**Document text**
******************************
Mitch McConnell Wouldn’t Know Impartial Justice if It Bit Him in the Ass

Photo Illustration by Kelly Caminero/The Daily Beast/Getty
Photo Illustration by Kelly Caminero/The Daily Beast/Getty

“Let me remind the witness you are under oath.”

Nothing focuses the mind quite like that admonition from the bench. It’s pertinent now because if the House sends senators articles of impeachment, they will have to take an oath required of members since the impeachment of Sen. William Blount in 1798.

Impeachment happens so rarely the oath may have slipped the mind of Majority Leader Mitch McConnell, who’s just made an ad where he admits with glee that he’s pre-judged impeachment. Nonetheless, McConnell is expected to raise his right hand and attest “I solemnly swear (or affirm, as the case may be) that in all things appertaining to the trial of the impeachment of [official to be named], now pending, I will do impartial justice according to the Constitution and laws: So help me God.”

As the body comes to order, all present are sworn, and then others, one by one, as they enter the chamber. Could there be a more formal ceremony or solemn an oath, and could it be a more impossible one for McConnell after promising Kentucky voters that, with Speaker Nancy Pelosi "in the clutches of a left wing mob… the way that impeachment stops is a Senate majority with me as Majority Leader.”

Does that sound like a man who could render “impartial justice,” or one aware that the controlling legal authority will in fact not be him but Chief Justice John Roberts? The justice is unlikely to remind McConnell he’s under oath, but after that ad he should.

Earlier, McConnell had said he’d have “no choice” but to hold a trial in the Senate should the House impeach the president, but slyly added that he wasn’t saying how long—or not—that would take. That’s a wink compared to publicly promising that “impeachment stops” with him. If there’s a Senate trial, it would almost surely be held before McConnell and Trump’s 2020 campaigns are completed. The promise he’s making to protect Trump is for the here and now.
******************************
**Requirement 1**
According to the article on Mitch McConnell, senators have been required to take the impeachment oath since whose impeachment?
**Requirement 2**
Please extract everything in the article on Mitch McConnell from "Nothing focuses the" down to "Blount in 1798.".

[Human keypoint data]
******************************
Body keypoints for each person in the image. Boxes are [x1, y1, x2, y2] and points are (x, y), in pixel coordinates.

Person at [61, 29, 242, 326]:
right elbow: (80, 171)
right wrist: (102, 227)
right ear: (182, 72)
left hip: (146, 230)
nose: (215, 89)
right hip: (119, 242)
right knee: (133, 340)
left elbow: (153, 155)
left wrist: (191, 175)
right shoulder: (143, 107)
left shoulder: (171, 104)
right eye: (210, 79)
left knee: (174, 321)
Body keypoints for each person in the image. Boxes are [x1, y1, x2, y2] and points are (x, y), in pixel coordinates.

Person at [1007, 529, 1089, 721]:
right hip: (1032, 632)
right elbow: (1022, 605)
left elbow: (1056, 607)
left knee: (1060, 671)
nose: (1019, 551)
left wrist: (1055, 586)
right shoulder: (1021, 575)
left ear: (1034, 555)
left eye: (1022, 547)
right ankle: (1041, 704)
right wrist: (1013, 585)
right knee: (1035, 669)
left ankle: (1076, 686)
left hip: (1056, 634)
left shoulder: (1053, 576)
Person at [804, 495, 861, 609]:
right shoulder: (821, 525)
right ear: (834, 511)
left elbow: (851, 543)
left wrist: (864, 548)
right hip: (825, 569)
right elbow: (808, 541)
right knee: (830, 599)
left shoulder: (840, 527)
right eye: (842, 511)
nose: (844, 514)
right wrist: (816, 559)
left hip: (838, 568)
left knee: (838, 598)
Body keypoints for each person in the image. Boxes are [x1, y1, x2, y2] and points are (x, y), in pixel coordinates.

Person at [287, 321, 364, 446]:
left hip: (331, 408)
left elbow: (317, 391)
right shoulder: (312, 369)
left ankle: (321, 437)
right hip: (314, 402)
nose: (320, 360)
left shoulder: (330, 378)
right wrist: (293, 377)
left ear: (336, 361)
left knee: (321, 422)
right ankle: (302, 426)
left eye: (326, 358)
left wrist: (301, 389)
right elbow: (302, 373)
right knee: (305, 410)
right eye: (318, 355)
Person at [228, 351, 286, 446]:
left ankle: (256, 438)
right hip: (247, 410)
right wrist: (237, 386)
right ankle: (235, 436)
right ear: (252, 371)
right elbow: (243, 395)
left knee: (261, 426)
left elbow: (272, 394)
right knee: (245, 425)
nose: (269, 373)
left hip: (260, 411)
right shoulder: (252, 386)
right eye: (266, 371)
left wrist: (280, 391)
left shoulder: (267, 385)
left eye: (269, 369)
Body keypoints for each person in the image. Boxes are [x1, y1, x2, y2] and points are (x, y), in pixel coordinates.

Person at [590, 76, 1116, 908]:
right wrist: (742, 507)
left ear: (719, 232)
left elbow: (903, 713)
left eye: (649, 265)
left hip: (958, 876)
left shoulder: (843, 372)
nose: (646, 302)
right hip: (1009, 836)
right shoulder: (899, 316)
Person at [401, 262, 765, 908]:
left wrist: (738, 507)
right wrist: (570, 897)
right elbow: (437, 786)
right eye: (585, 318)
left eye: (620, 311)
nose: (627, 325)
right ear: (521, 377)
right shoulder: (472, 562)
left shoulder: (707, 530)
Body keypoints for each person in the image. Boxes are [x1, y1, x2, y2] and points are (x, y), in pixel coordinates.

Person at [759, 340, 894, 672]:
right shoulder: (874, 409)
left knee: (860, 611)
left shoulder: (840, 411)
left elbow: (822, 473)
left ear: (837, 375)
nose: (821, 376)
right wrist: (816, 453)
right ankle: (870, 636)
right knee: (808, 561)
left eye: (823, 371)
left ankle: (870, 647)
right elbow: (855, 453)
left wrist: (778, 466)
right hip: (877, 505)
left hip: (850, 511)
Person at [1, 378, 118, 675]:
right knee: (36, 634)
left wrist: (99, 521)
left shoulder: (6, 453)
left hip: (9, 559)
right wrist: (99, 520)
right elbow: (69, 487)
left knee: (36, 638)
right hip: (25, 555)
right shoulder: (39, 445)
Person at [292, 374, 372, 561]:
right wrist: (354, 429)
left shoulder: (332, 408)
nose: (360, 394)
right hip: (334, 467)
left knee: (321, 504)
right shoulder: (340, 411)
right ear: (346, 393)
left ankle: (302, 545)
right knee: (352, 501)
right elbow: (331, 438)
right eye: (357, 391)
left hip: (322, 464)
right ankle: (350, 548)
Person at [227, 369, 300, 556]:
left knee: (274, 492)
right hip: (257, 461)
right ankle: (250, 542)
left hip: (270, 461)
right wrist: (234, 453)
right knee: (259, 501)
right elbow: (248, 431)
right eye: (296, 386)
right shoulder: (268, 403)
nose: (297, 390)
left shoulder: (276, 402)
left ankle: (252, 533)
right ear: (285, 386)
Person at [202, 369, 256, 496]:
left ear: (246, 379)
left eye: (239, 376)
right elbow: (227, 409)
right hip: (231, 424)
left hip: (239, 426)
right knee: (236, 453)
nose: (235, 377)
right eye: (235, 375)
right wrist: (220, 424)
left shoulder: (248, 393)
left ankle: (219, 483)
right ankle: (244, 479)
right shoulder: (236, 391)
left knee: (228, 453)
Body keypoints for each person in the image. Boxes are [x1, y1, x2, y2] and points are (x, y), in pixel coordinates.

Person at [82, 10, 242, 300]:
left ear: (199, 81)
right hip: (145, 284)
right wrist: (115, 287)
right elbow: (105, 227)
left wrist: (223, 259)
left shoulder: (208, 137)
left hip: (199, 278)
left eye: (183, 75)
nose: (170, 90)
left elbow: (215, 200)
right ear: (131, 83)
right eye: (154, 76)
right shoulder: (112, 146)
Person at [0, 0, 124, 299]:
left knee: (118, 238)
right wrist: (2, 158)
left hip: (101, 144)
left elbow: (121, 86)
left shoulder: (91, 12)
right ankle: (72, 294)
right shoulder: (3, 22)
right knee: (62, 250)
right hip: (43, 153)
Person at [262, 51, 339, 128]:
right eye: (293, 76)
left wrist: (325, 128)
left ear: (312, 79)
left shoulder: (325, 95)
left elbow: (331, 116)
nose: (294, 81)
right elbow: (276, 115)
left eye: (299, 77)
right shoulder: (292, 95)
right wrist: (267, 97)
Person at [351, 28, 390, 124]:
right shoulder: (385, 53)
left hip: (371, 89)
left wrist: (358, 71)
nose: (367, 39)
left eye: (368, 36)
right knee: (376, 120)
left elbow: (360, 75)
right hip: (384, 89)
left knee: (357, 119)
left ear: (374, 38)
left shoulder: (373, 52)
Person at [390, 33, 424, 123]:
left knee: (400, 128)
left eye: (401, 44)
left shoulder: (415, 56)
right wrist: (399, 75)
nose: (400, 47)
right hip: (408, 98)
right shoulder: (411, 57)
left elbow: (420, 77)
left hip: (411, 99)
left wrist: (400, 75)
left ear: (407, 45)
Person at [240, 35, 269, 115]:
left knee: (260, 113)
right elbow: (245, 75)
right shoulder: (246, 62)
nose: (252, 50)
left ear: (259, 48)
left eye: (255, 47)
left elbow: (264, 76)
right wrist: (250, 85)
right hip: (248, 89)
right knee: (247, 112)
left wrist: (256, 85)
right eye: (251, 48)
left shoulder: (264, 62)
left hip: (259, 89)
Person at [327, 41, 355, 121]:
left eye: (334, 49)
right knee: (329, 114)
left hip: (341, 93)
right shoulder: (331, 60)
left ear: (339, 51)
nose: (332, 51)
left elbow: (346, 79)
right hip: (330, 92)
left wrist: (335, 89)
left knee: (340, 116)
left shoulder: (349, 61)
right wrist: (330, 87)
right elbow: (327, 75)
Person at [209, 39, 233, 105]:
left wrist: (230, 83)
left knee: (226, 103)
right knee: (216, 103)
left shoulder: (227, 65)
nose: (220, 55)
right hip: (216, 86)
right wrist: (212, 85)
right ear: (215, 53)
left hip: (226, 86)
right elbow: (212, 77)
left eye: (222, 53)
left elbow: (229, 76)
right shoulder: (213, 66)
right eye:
******************************
**Answer area 1**
Sen. William Blount's impeachment in 1798.

**Answer area 2**
Nothing focuses the mind quite like that admonition from the bench. It’s pertinent now because if the House sends senators articles of impeachment, they will have to take an oath required of members since the impeachment of Sen. William Blount in 1798.